**Directions for this task**
Print the listing below only from the line that has "автодороге на дачное общество" through the line that has "Ota meihin yhteyttä", exactly, and drop any picture.

**Information given**
───
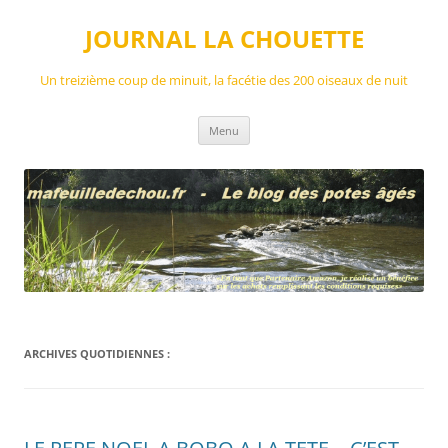
Aller
au
JOURNAL LA CHOUETTE
contenu
Un treizième coup de minuit, la facétie des 200 oiseaux de nuit
Menu
ARCHIVES QUOTIDIENNES :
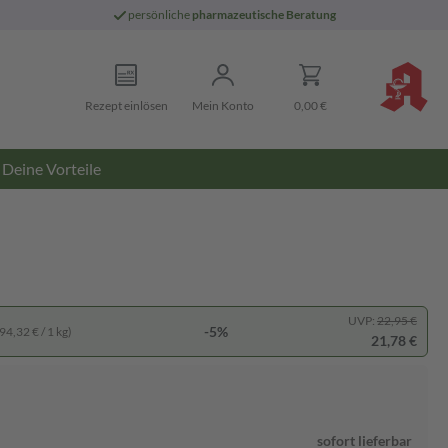
persönliche
pharmazeutische Beratung
Rezept einlösen
Mein Konto
0,00 €
Deine Vorteile
UVP:
22,95 €
-5%
94,32 € / 1 kg)
21,78 €
sofort lieferbar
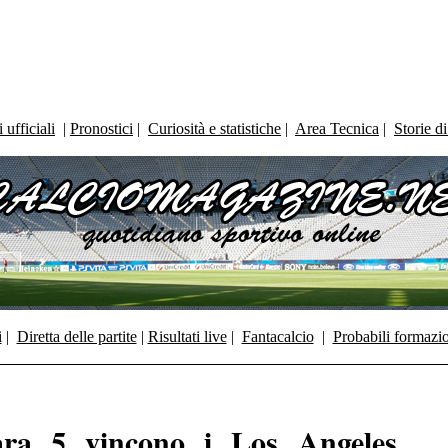
ufficiali
|
Pronostici
|
Curiosità e statistiche
|
Area Tecnica
|
Storie d
i
|
Diretta delle partite
|
Risultati live
|
Fantacalcio
|
Probabili formazi
ara 5 vincono i Los Angeles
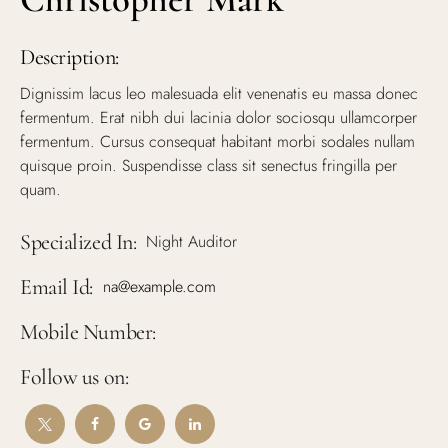
Description:
Dignissim lacus leo malesuada elit venenatis eu massa donec
fermentum. Erat nibh dui lacinia dolor sociosqu ullamcorper
fermentum. Cursus consequat habitant morbi sodales nullam
quisque proin. Suspendisse class sit senectus fringilla per
quam.
Specialized In:
Night Auditor
Email Id:
na@example.com
Mobile Number:
Follow us on:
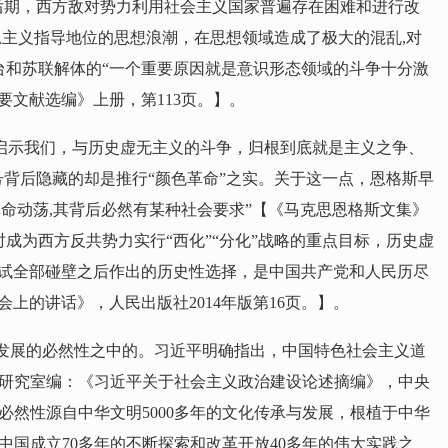
后期，西方敌对势力利用社会主义国家普遍存在困难和进行改
思主义指导地位的思想浪潮，在思想领域造成了极大的混乱,对
台和苏联解体的“一个重要原因就是意识形态领域的斗争十分激
文献选编》上册，第113页。】。
启示我们，与历史虚无主义的斗争，归根到底就是主义之争、
背后隐藏的却是推行“颜色革命”之实。关于这一点，恩格斯早
命动荡,其背后必然有某种社会要求”【《马克思恩格斯文集》
成为西方反共势力实行“西化”“分化”战略的重点目标，历史虚
尝试全部碰壁之后作出的历史性选择，是中国共产党和人民历尽
上的讲话》，人民出版社2014年版第16页。】。
发展的必然性之中的。习近平明确指出，中国特色社会主义道
献研究室编：《习近平关于社会主义政治建设论述摘编》，中央
必然性源自中华文明5000多年的文化传承与发展，根植于中华
中国成立70多年的不断探索和改革开放40多年的伟大实践之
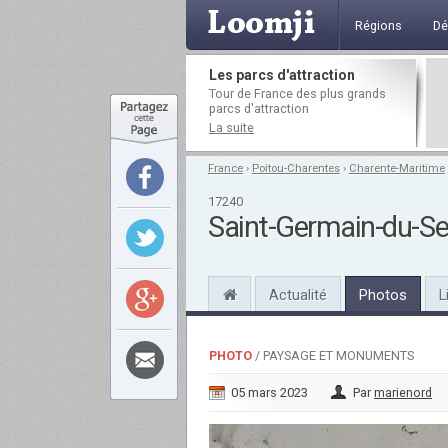
Régions
Dé
Les parcs d'attraction
Tour de France des plus grands
parcs d'attraction
La suite
France
›
Poitou-Charentes
›
Charente-Maritime
17240
Saint-Germain-du-S
Actualité
Photos
L
PHOTO
/ PAYSAGE ET MONUMENTS
05 mars 2023
Par
marienord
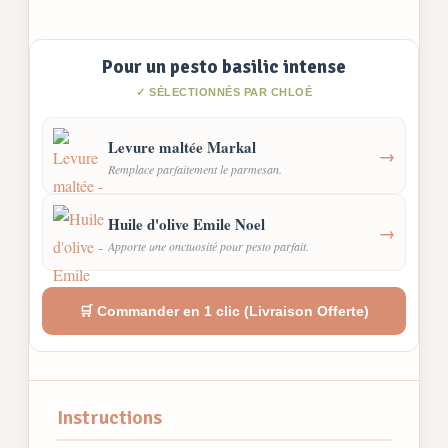
Pour un pesto basilic intense
✓ SÉLECTIONNÉS PAR CHLOÉ
Levure maltée Markal
→
Remplace parfaitement le parmesan.
Huile d'olive Emile Noel
→
Apporte une onctuosité pour pesto parfait.
🛒 Commander en 1 clic (Livraison Offerte)
Instructions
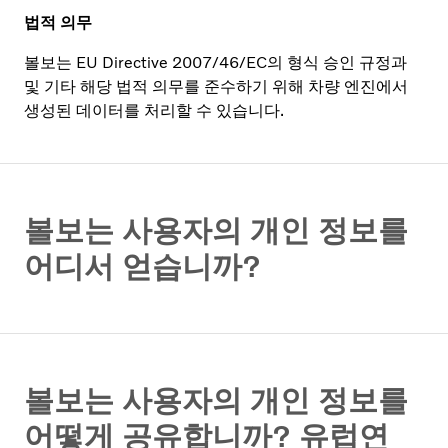
법적 의무
볼보는 EU Directive 2007/46/EC의 형식 승인 규정과
및 기타 해당 법적 의무를 준수하기 위해 차량 엔진에서
생성된 데이터를 처리할 수 있습니다.
볼보는 사용자의 개인 정보를
어디서 얻습니까?
볼보는 사용자의 개인 정보를
어떻게 공유합니까? 유럽연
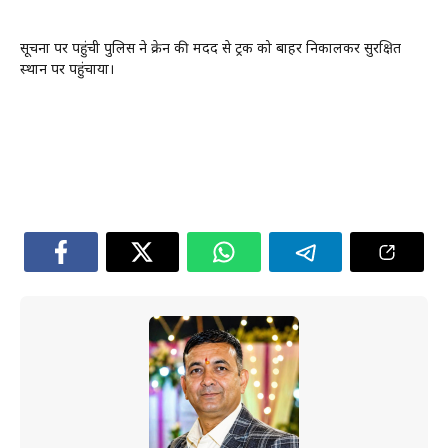
सूचना पर पहुंची पुलिस ने क्रेन की मदद से ट्रक को बाहर निकालकर सुरक्षित
स्थान पर पहुंचाया।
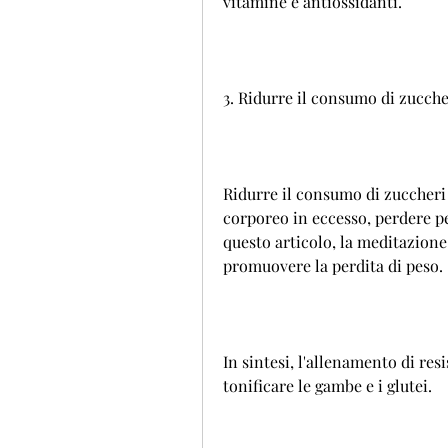
vitamine e antiossidanti.
3. Ridurre il consumo di zuccher
Ridurre il consumo di zuccheri e
corporeo in eccesso, perdere pe
questo articolo, la meditazione o
promuovere la perdita di peso.
In sintesi, l'allenamento di res
tonificare le gambe e i glutei.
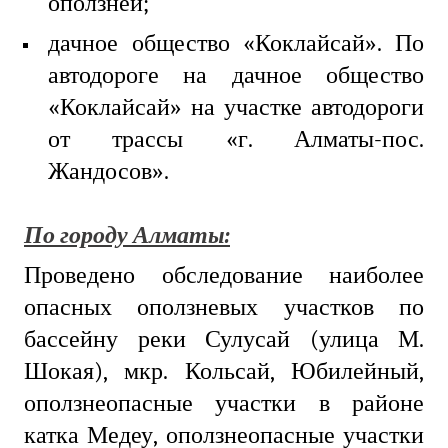
оползней;
дачное общество «Коклайсай». По
автодороге на дачное общество
«Коклайсай» на участке автодороги
от трассы «г. Алматы-пос.
Жандосов».
По городу Алматы:
Проведено обследование наиболее
опасных оползневых участков по
бассейну реки Сулусай (улица М.
Шокая), мкр. Кольсай, Юбилейный,
оползнеопасные участки в районе
катка Медеу, оползнеопасные участки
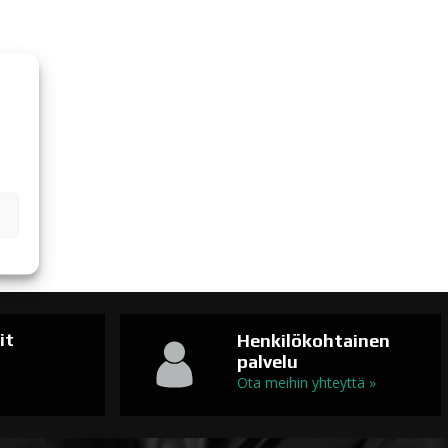
it
Henkilökohtainen
palvelu
n
Ota meihin yhteyttä »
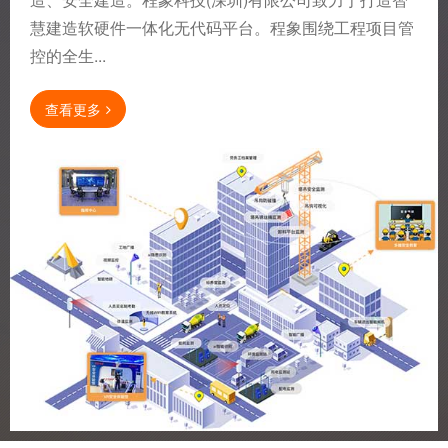
慧建造软硬件一体化无代码平台。程象围绕工程项目管
控的全生...
查看更多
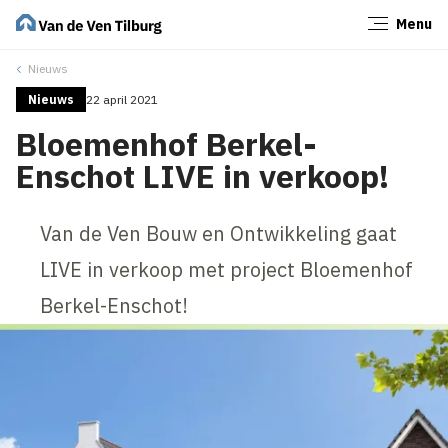
Menu
Sluiten
Nieuws
Nieuws
22 april 2021
Bloemenhof Berkel-
Enschot LIVE in verkoop!
Van de Ven Bouw en Ontwikkeling gaat
LIVE in verkoop met project Bloemenhof
Berkel-Enschot!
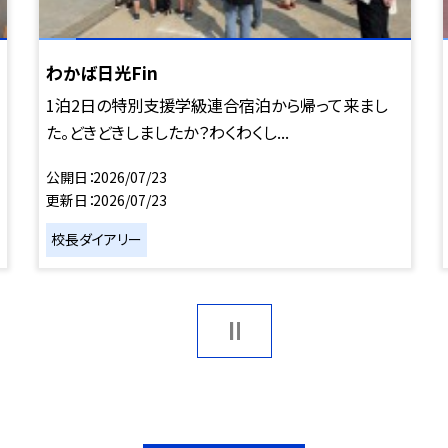
わかば日光Fin
1泊2日の特別支援学級連合宿泊から帰って来まし
た。どきどきしましたか？わくわくし...
公開日
2026/07/23
更新日
2026/07/23
校長ダイアリー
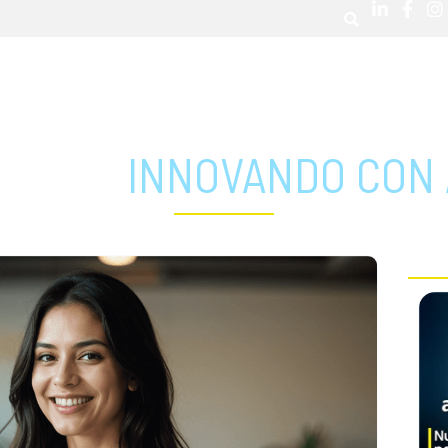
CA DE NOSOTROS
SOLUCIONES
MAPA DE COBERTURA
ETTER
INNOVANDO CON
AR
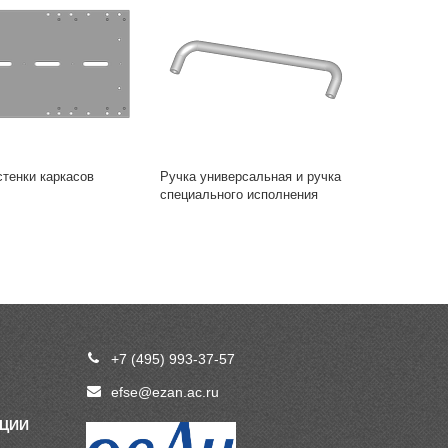
тенки каркасов
Ручка универсальная и ручка
специального исполнения
+7 (495) 993-37-57
efse@ezan.ac.ru
ПЦИИ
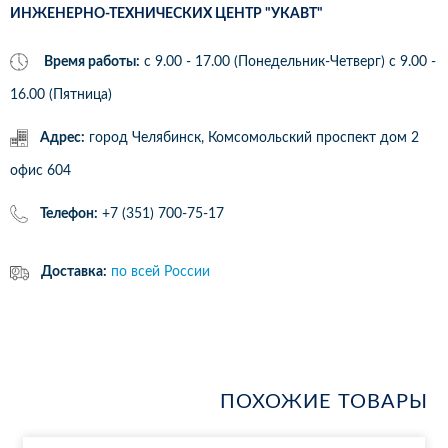
ИНЖЕНЕРНО-ТЕХНИЧЕСКИХ ЦЕНТР "УКАВТ"
Время работы:
с 9.00 - 17.00 (Понедельник-Четверг) c 9.00 -
16.00 (Пятница)
Адрес:
город Челябинск, Комсомольский проспект дом 2
офис 604
Телефон:
+7 (351) 700-75-17
Доставка:
по всей России
ПОХОЖИЕ ТОВАРЫ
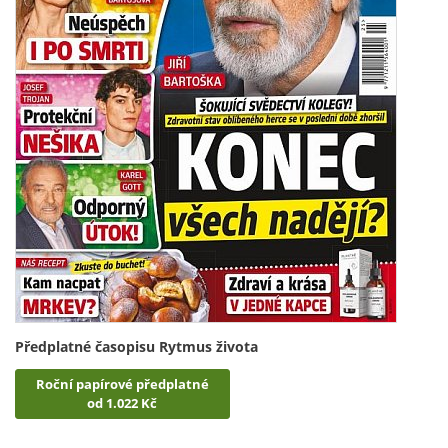
Předplatné časopisu Rytmus života
Roční papírové předplatné
od 1.022 Kč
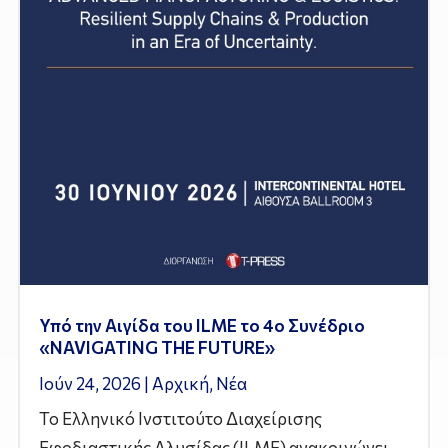
Υπό την Αιγίδα του ILME το 4ο Συνέδριο
«NAVIGATING THE FUTURE»
Ιούν 24, 2026
|
Αρχική
,
Νέα
Το Ελληνικό Ινστιτούτο Διαχείρισης
Εφοδιαστικής Αλυσίδας (ILME) ανακοινώνει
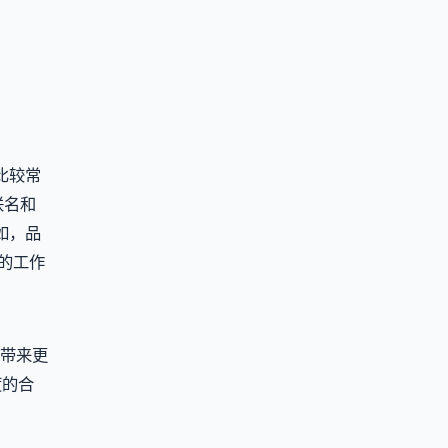
比较常
联名和
如，品
外的工作
带来更
度的合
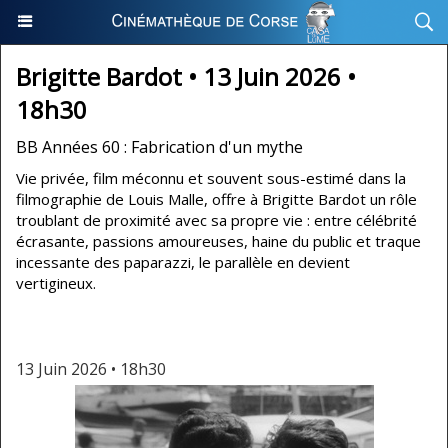
Brigitte Bardot • 13 Juin 2026 •
18h30
BB Années 60 : Fabrication d'un mythe
Vie privée, film méconnu et souvent sous-estimé dans la
filmographie de Louis Malle, offre à Brigitte Bardot un rôle
troublant de proximité avec sa propre vie : entre célébrité
écrasante, passions amoureuses, haine du public et traque
incessante des paparazzi, le parallèle en devient
vertigineux.
13 Juin 2026 • 18h30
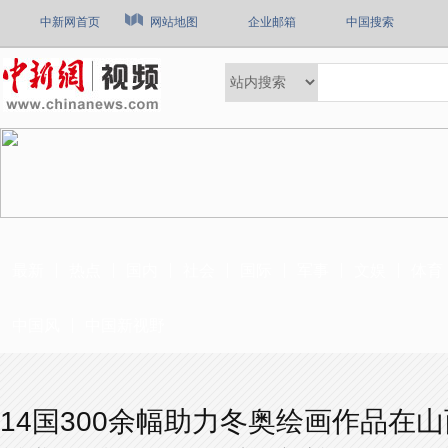
中新网首页
网站地图
企业邮箱
中国搜索
最新
热点
国内
社会
国际
军事
文娱
体育
中国风
中国新视野
14国300余幅助力冬奥绘画作品在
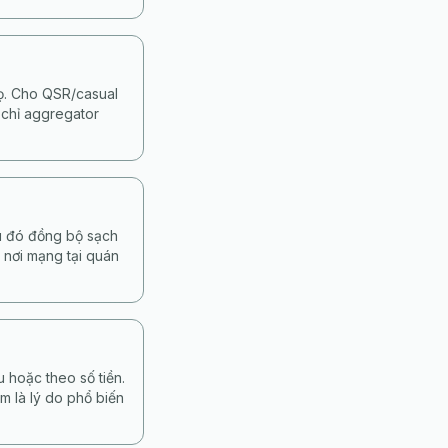
họ. Cho QSR/casual
 chỉ aggregator
au đó đồng bộ sạch
 nơi mạng tại quán
 hoặc theo số tiền.
m là lý do phổ biến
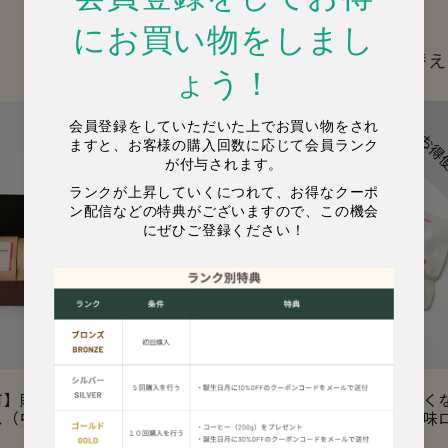
並び替え
可】贈り物に丁度よいギ
【定期お得便】お酒が止まらなく
ス（中浅煎りコーヒー3種
る魔法のマカダミアナッツ（塩味
ースト/3袋入り）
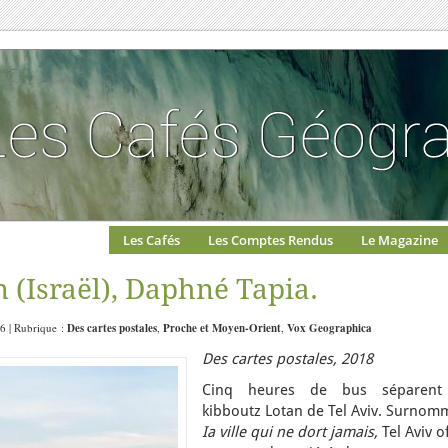
Les Cafés
Les Comptes Rendus
Le Magazine
 (Israël), Daphné Tapia.
06 | Rubrique :
Des cartes postales
,
Proche et Moyen-Orient
,
Vox Geographica
Des cartes postales, 2018
Cinq heures de bus séparent
kibboutz Lotan de Tel Aviv. Surnom
Ia ville qui ne dort jamais,
Tel Aviv o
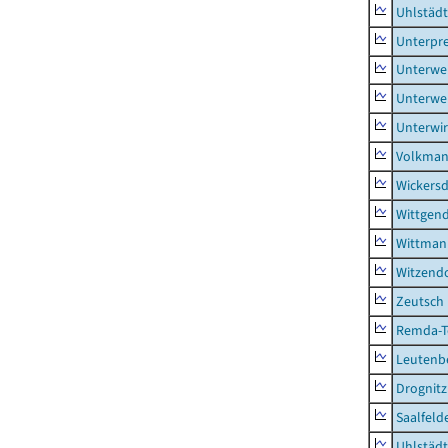
Uhlstädt
Unterpre
Unterwe
Unterwe
Unterwi
Volkman
Wickersd
Wittgend
Wittman
Witzendo
Zeutsch
Remda-Te
Leutenbe
Drognitz
Saalfeld
Uhlstädt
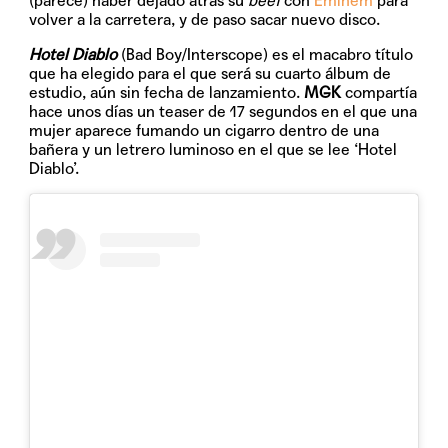
(parece) haber dejado atrás su
beef
con
Eminem
para
volver a la carretera, y de paso sacar nuevo disco.
Hotel Diablo
(Bad Boy/Interscope) es el macabro título
que ha elegido para el que será su cuarto álbum de
estudio, aún sin fecha de lanzamiento.
MGK
compartía
hace unos días un teaser de 17 segundos en el que una
mujer aparece fumando un cigarro dentro de una
bañera y un letrero luminoso en el que se lee ‘Hotel
Diablo’.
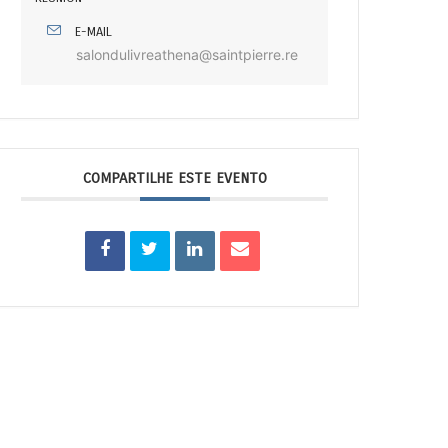
E-MAIL
salondulivreathena@saintpierre.re
COMPARTILHE ESTE EVENTO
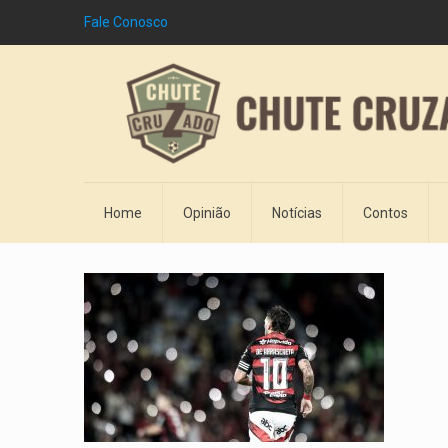
Fale Conosco
Home
Opinião
Notícias
Contos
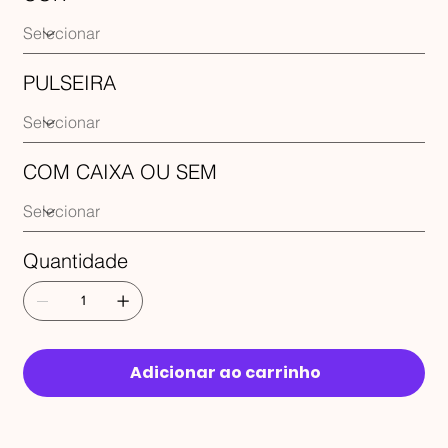
PULSEIRA
COM CAIXA OU SEM
Quantidade
Adicionar ao carrinho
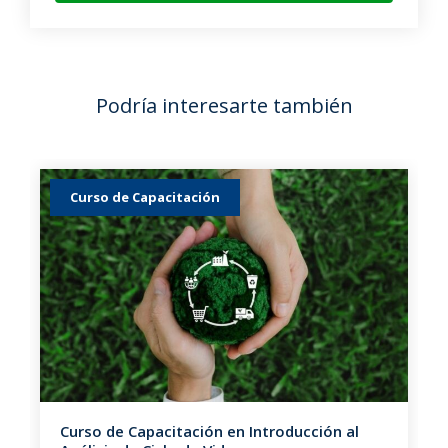
El rol del SENACE: acompañamiento y
avanzadas
Mecanismos de participación ciudadana
Podría interesarte también
La vigilancia ambiental participativa y los
comités de monitoreo
Conflictos socioambientales y prevención
Curso de Capacitación
Contenido del plan de participación
ciudadana
Curso de Capacitación en Introducción al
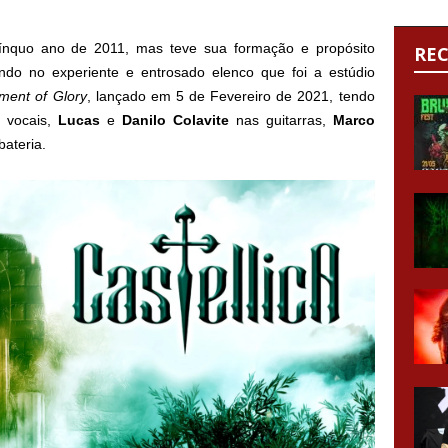
ínquo ano de 2011, mas teve sua formação e propósito
RE
ando no experiente e entrosado elenco que foi a estúdio
ent of Glory
, lançado em 5 de Fevereiro de 2021, tendo
 vocais,
Lucas
e
Danilo
Colavite
nas guitarras,
Marco
ateria.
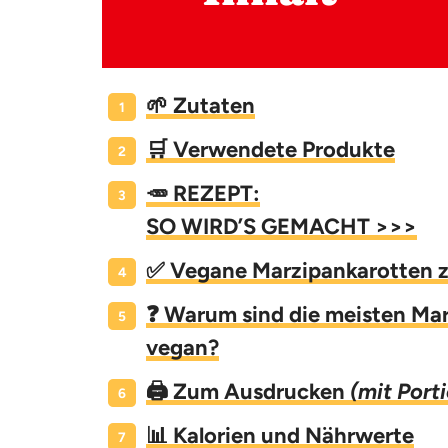
🌱 Zutaten
🛒 Verwendete Produkte
🥕 REZEPT:
SO WIRD’S GEMACHT >>>
✅ Vegane Marzipankarotten 
❓ Warum sind die meisten Ma
vegan?
🖨️ Zum Ausdrucken
(mit Port
📊 Kalorien und Nährwerte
───
**Task response**
автодороге на дачное общество
«Коклайсай» на участке автодороги
от трассы «г. Алматы-пос.
Жандосов».
По городу Алматы:
Проведено обследование наиболее
опасных оползневых участков по
бассейну реки Сулусай (улица М.
Шокая), мкр. Кольсай, Юбилейный,
оползнеопасные участки в районе
катка Медеу, оползнеопасные участки
it
Henkilökohtainen
palvelu
n
Ota meihin yhteyttä »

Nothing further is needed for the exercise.